(Beginning of DATA UNDER STUDY)
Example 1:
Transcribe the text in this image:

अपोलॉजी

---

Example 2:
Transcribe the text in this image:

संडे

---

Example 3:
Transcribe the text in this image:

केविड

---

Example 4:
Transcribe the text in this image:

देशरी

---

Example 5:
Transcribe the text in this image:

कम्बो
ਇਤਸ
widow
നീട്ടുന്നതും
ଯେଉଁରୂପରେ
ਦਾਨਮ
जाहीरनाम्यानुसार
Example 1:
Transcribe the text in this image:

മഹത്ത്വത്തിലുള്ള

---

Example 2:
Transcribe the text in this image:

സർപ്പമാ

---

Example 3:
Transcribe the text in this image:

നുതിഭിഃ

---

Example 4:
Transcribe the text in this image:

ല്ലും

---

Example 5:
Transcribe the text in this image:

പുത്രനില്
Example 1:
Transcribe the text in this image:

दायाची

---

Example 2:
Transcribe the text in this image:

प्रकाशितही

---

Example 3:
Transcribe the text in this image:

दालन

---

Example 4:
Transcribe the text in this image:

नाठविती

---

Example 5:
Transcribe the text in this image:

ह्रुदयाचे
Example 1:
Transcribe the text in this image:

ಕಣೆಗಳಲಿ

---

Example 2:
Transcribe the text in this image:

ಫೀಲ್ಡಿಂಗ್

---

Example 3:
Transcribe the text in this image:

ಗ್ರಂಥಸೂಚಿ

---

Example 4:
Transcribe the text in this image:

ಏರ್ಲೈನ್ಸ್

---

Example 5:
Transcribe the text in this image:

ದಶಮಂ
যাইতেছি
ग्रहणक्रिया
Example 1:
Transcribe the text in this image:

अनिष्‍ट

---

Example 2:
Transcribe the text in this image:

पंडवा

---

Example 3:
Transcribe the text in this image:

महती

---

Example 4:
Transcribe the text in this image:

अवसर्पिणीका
(End of DATA UNDER STUDY)
PROBLEM STATEMENT> All lines from the records above should be copied exactly.

OUTPUT OF THE TASK>
Example 1:
Transcribe the text in this image:

अपोलॉजी

---

Example 2:
Transcribe the text in this image:

संडे

---

Example 3:
Transcribe the text in this image:

केविड

---

Example 4:
Transcribe the text in this image:

देशरी

---

Example 5:
Transcribe the text in this image:

कम्बो
ਇਤਸ
widow
നീട്ടുന്നതും
ଯେଉଁରୂପରେ
ਦਾਨਮ
जाहीरनाम्यानुसार
Example 1:
Transcribe the text in this image:

മഹത്ത്വത്തിലുള്ള

---

Example 2:
Transcribe the text in this image:

സർപ്പമാ

---

Example 3:
Transcribe the text in this image:

നുതിഭിഃ

---

Example 4:
Transcribe the text in this image:

ല്ലും

---

Example 5:
Transcribe the text in this image:

പുത്രനില്
Example 1:
Transcribe the text in this image:

दायाची

---

Example 2:
Transcribe the text in this image:

प्रकाशितही

---

Example 3:
Transcribe the text in this image:

दालन

---

Example 4:
Transcribe the text in this image:

नाठविती

---

Example 5:
Transcribe the text in this image:

ह्रुदयाचे
Example 1:
Transcribe the text in this image:

ಕಣೆಗಳಲಿ

---

Example 2:
Transcribe the text in this image:

ಫೀಲ್ಡಿಂಗ್

---

Example 3:
Transcribe the text in this image:

ಗ್ರಂಥಸೂಚಿ

---

Example 4:
Transcribe the text in this image:

ಏರ್ಲೈನ್ಸ್

---

Example 5:
Transcribe the text in this image:

ದಶಮಂ
যাইতেছি
ग्रहणक्रिया
Example 1:
Transcribe the text in this image:

अनिष्‍ट

---

Example 2:
Transcribe the text in this image:

पंडवा

---

Example 3:
Transcribe the text in this image:

महती

---

Example 4:
Transcribe the text in this image:

अवसर्पिणीका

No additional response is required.